Think about stopping into a bar, and it is typically with the purpose of enjoying a drink. Whether it is a dive bar, a neighborhood watering hole, or a swanky craft cocktail establishment, we tend to go to bars to drink, and restaurants to eat. Yet, given the way liquor laws work, at least on the Missouri side of the state line, food is a necessary component for a bar to operate legally. It begs the question, what do we want and expect from bar food?
For craft cocktail bars like The Campground, their stellar drink menu has always offered a wide selection of cocktails prepared with thought and precision and a food menu that matched. Even their martini comes with a side of olives, cocktail onions, and salty potato chips for snacking. The accompaniments are meant to complement the martini, and you should take that as your hint to eat at The Campground while you drink.
The Campground isn’t so much a vibe, as it is a mood. Since 2018, when Christopher Ciesiel and Cristin Llewellyn officially opened their West Bottoms bar, which was loosely based on their stylish backyard bar, there has been a rotating list of talented chefs in the kitchen that the chef Todd Schulte built when he first flipped the former gas station into the Genessee Royale restaurant. Years later Schulte would handpick the couple to take over his spot in the West Bottoms, and in the five years since, Ciesiel and Llewellyn have transformed their spot from just a bar into the creative interpretation of what going camping at a real campground embodies, complete with a stiff drink, and indoor and outdoor seating around communal firepits when the weather is nice.
Jeff Workman, the former executive sous chef at Corvino Supper Club & Tasting Room, is the next chef in a long line of talent who is currently placing his mark on the menu at The Campground. Craig Howard was the first chef to enter the kitchen at The Campground, and the double smash burger he created still lives on the menu to this day. He was followed by excellent talent, including chefs Zach Thompson, Dallas Conway, Sara Osborn, and Terra Rogers.

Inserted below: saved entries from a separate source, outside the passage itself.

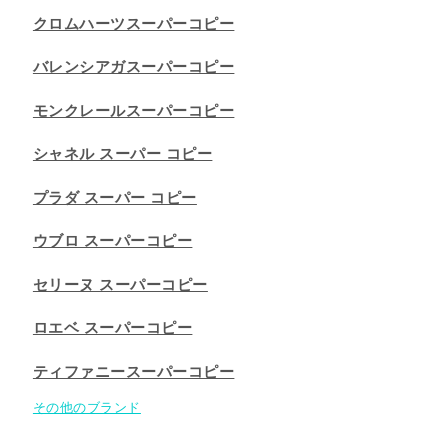
クロムハーツスーパーコピー
バレンシアガスーパーコピー
モンクレールスーパーコピー
シャネル スーパー コピー
プラダ スーパー コピー
ウブロ スーパーコピー
セリーヌ スーパーコピー​
ロエベ スーパーコピー
ティファニースーパーコピー
その他のブランド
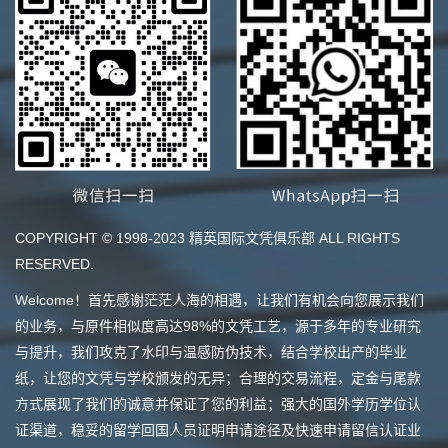
COPYRIGHT © 1998-2023 精英国际文凭俱乐部 ALL RIGHTS
RESERVED.
Welcome！首先感谢茫茫人海的相遇，让我们有机会向您展示我们
的业务，与原件相似度高达98%的文凭工艺，源于多年的专业研究
与提升，我们攻克了水印与温感防伪技术，结合学校出产的毕业
纸，让您的文凭与学校颁发的无异；合理的交易流程，定金与尾款
方式展现了我们的诚意并保证了您的利益；强大的国外学历学位认
证渠道，稳妥的留学回国人员证明申请途径及快速申请留信认证业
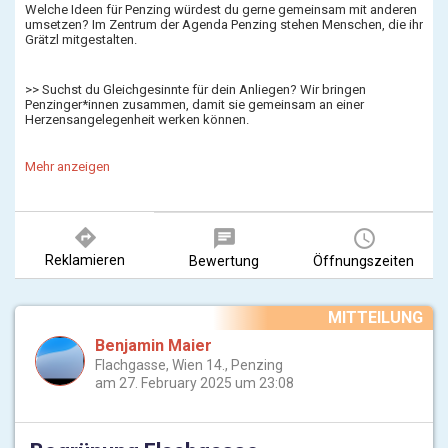
Welche Ideen für Penzing würdest du gerne gemeinsam mit anderen
umsetzen? Im Zentrum der Agenda Penzing stehen Menschen, die ihr
Grätzl mitgestalten.
>> Suchst du Gleichgesinnte für dein Anliegen? Wir bringen
Penzinger*innen zusammen, damit sie gemeinsam an einer
Herzensangelegenheit werken können.
Mehr anzeigen
>> Bist du z.B. durch deinen Beruf ohnehin gut in deiner Community
vernetzt und möchtest etwas Schönes oder Sinnvolles mit frischem
Wind umsetzen?
directions
chat
query_builder
Von etablierten Grätzlheld*innen über gelegentliche Mitstreiter*innen
Reklamieren
Bewertung
Öffnungszeiten
bis hin zu neugierigen Penzinger*innen – alle können mitgestalten!
MITTEILUNG
Benjamin Maier
Flachgasse, Wien 14., Penzing
am 27. February 2025 um 23:08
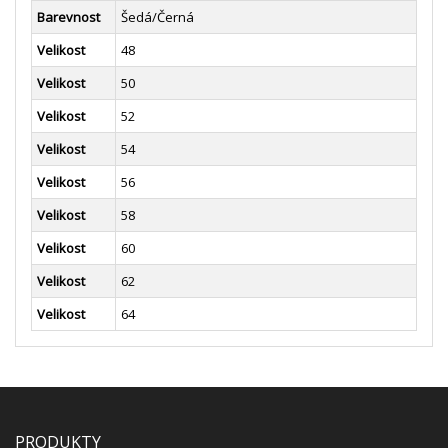
Barevnost
Šedá/Černá
Velikost
48
Velikost
50
Velikost
52
Velikost
54
Velikost
56
Velikost
58
Velikost
60
Velikost
62
Velikost
64
PRODUKTY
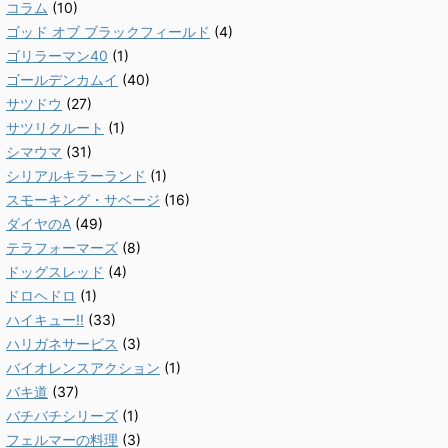
コラム
(10)
ゴッド オブ ブラックフィールド
(4)
ゴリラーマン40
(1)
ゴールデンカムイ
(40)
サツドウ
(27)
サツリクルート
(1)
シマウマ
(31)
シリアルキラーランド
(1)
スモーキング・サベージ
(16)
ダイヤのA
(49)
テラフォーマーズ
(8)
ドッグスレッド
(4)
ドロヘドロ
(1)
ハイキュー!!
(33)
ハリガネサービス
(3)
バイオレンスアクション
(1)
バキ道
(37)
バチバチシリーズ
(1)
フェルマーの料理
(3)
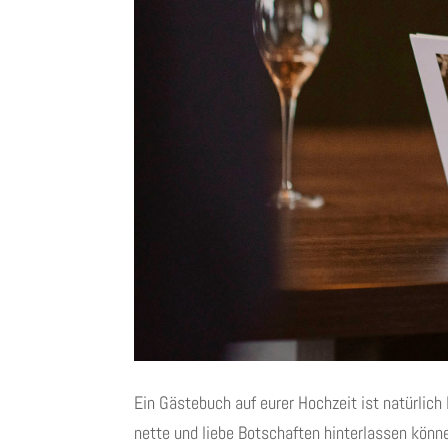
Ein Gästebuch auf eurer Hochzeit ist natürlic
nette und liebe Botschaften hinterlassen könne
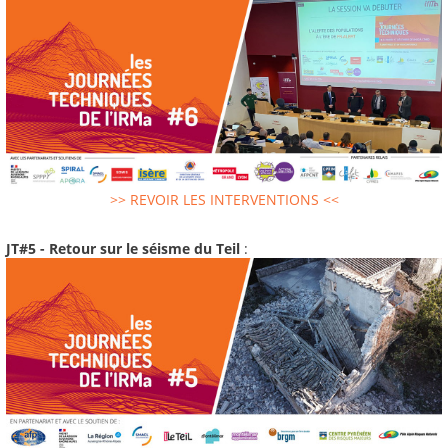
>> REVOIR LES INTERVENTIONS <<
JT#5 - Retour sur le séisme du Teil
:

With an almost entirely new food menu on offer at The Campground, a waiter confessed that only the burger survived the latest round of menu changes. Workman and his crew of two talented chefs are turning out impressive fine-dining dishes that have all the finesse and eye-candy plating of Workman’s former restaurant kitchen and should not be missed.

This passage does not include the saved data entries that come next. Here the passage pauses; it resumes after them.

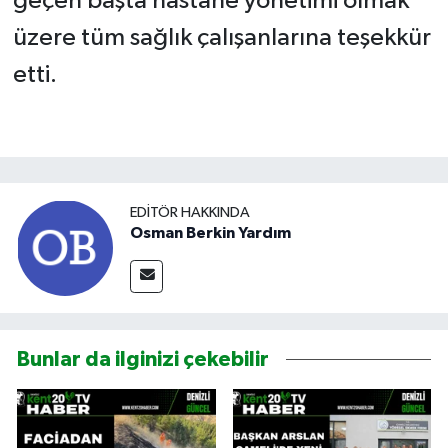
geçen başta hastane yönetimi olmak
üzere tüm sağlık çalışanlarına teşekkür
etti.
EDITÖR HAKKINDA
Osman Berkin Yardım
Bunlar da ilginizi çekebilir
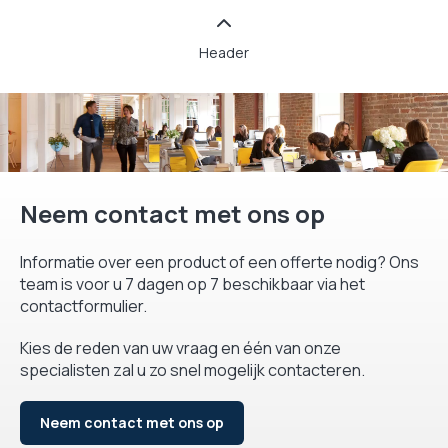
Header
Neem contact met ons op
Informatie over een product of een offerte nodig? Ons
team is voor u 7 dagen op 7 beschikbaar via het
contactformulier.
Kies de reden van uw vraag en één van onze
specialisten zal u zo snel mogelijk contacteren.
Neem contact met ons op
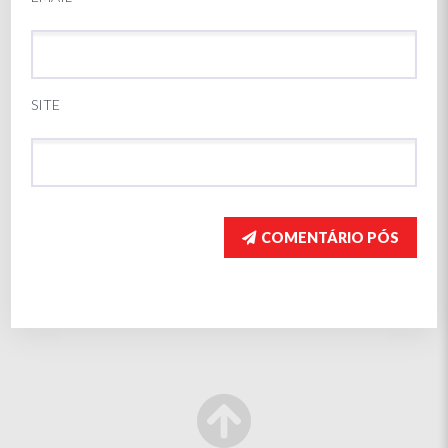
SITE
COMENTÁRIO PÓS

Although there is a curated list of natural wines and local and regional beers on the menu, when you go to The Campground, you should order a cocktail. Ciesiel started out as a self-taught barman working out of his own home bar, but he and his team of bartenders are on par with the best talent in this city. At our table we ordered the clever white negroni made with Chicago gin and The Campground’s own rosé vermouth, the classic old fashioned made with overproof rye whiskey, wheat whiskey, and apple brandy, and the Electric Eel, a creative cocktail made with sesame-washed white whiskey, toasted rice and seaweed gin, grapefruit, lemon, and ginger topped with a guava-wasabi foam. The drink was delicious, perfectly balanced, light as air, bright with citrus and a little savory, too, with the seaweed and sesame.
On the food menu, the venison tartare was the star of the evening’s meal, chopped roughly and mixed with a creamy, smoky aioli, topped with pine nuts and bits of pickled mushrooms, and a generous handful of freshly chopped parsley. The spread was arranged in a flat-bottomed bowl and served with a crunchy rosemary cracker, and the pickled mushrooms and fresh parsley were a fresh punch of flavor that cut through the creamy chew of the raw meat.

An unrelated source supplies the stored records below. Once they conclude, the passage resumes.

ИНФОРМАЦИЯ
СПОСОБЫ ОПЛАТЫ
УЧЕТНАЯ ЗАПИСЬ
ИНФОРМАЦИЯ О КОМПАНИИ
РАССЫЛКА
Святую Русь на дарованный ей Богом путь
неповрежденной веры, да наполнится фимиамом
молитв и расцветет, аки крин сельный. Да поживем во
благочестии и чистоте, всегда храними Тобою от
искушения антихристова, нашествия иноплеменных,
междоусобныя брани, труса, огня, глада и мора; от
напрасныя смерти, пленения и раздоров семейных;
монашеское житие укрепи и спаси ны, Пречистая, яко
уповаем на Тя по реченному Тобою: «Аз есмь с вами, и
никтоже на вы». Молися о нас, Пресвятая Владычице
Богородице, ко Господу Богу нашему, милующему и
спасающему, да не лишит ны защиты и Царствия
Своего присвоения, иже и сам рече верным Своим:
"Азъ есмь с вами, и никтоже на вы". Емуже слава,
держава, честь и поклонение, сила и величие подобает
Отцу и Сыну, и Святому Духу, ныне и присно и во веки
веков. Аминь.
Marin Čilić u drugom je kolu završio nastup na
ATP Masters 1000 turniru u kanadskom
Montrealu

I sampled three different entrées including steelhead trout, the duck breast with sweet potato and kale, and the lamb cavatelli with house-made pasta tossed with a sauce made of ground lamb and sunflower seeds, decorated with dollops of creamy ricotta and a generous sprinkle of fresh mint.
Each was delicious and unique, but the steelhead trout, which often gets confused with salmon because of the orange color and texture of its flesh, came plated crispy skin side up on paper-thin slices of potatoes and leeks swimming in a creamy butter-based sauce topped with a large spoonful of bright-orange trout roe. The silky slices of the potato and leeks served as the perfect base for the buttery sauce, and in the dark, candlelit room, a bite that included the trout roe was like a delicious pop of flavor that you couldn’t see coming.
We debated whether to end the meal with another cocktail or dessert, but ultimately, we threw caution to the wind and ordered all three desserts listed on the menu. The s’mores tart was a composed mini tart shell filled with fudgy chocolate ganache and topped with a disk of toasted marshmallow meringue. It delivered the sense memory of the beloved campground fireside tradition with each bite. I also thought the seasonal ice cream, a delicious citrus and lemongrass-y, lemon verbena-flavored sorbet, cleansed my palate with every icy, herbaceous bite that topped off my experience after delightfully consuming every bite of my incredibly rich and buttery fish dish. Such a good pairing, they should be served together.
You may find yourself at The Campground ready for a cocktail, but with dishes that match the quality and creativity of the drinks you’ll find yourself happily eating “bar food” for dinner.